Well then by all _means_ let's get rid of any qualifying standards whatsoever! :lol: And now you're quoting John Fallon! Need I say more!! :lol: :lol: 



> you have yet to shoot down my arguement. you say it was hard, i say it was too much. there is a big difference between hard and excess.


I'm going by comments from two folks that talked to people that were there. You're going on number analyzation _only_.



> i can stand by a hard test any day and i look forward to it. when you have to pray to the moon, stars and gods above that your dog may stumble on the bird, thats excessive, not hard.


And you have determined this is what the NDRC test was? How? By number analyzation _only_.



> a good judge not only can set a hard test, he/she also recognizes and appreciates why its so hard and knows when it goes beyond.
> a good judge appreciates dogs and good dog work. he/she knows why they are good also.
> a good judge does not make fools of good dogs.
> all IMHO and i not only stand by it, i do my best to practice the same when i judge.


I will agree with you here. However, there is no way to determine if the above factors were involved or not when looking at this trial, simply by looking at numbers.

It'll be interesting to hear some "first person" comments when folks are able to get online.



> If this trial is usually big because of the southern influence why enter a dog/your dog/dogs If they are babies??


I've already posted *my* answer to that. I have a 6 year old and a 3 year old entered because my pro is up there. Had I been paying attention on EE, I'd have pulled them myself. Lesson learned.

I'm thinking now that if an Open has over 75 entries or an Am over 65, my dogs won't be entered. Pondering, actually...........

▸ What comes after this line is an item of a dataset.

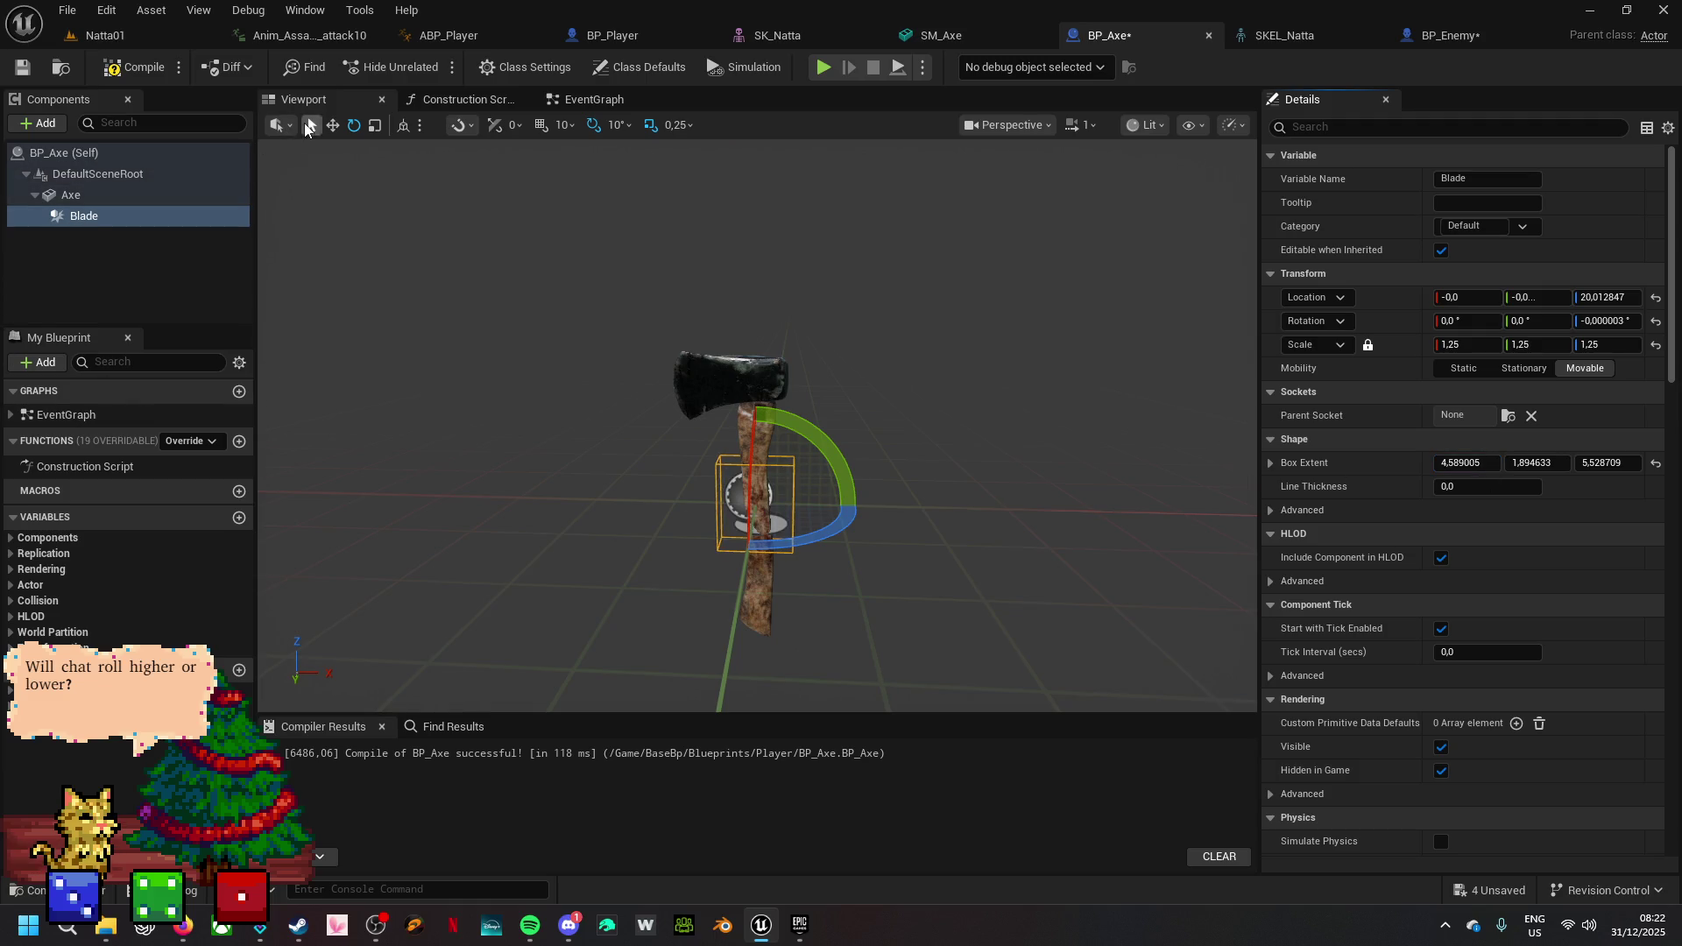
- Move the Blade box up and along X onto the axe head
left_click(332, 124)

The trips home will begin this weekend. More trials and more conflicts between them will mean more manageable numbers. Yippee!!!!!!!  

kg


----------



## Gwen Jones

Oprn Results

1- Rorem -Abby
2. Rorem -Blue
3. Farmer - Quezzy
4. Farmer-Ethel ? I think
RJ-Dave Davis - Big
J - Moody - Tyra Banks
J- one more they did not get


----------



## Jenn

_*Congratulations to...

Dave Rorem - 

Emerald Bay's Miss Abacadabra (O) Mayo and Julie Rude 

and 

Pinehurst's True Blue (O) James & Debbie Hurst *_ 

_*I believe that gives both of them their FC!!! Blue was already qualified for the National, and I believe Abby now is! *_

_*Congratulations to Dave Davis with Biggie! *_
Congrats to all!


----------



## Tom Watson

*nrdc*

13 to the water marks in the Amateur. Don't have numbers.


----------



## Angie B

Congratulations to Dave and Danny... Not a bad weekend considering how tough the tests sounded.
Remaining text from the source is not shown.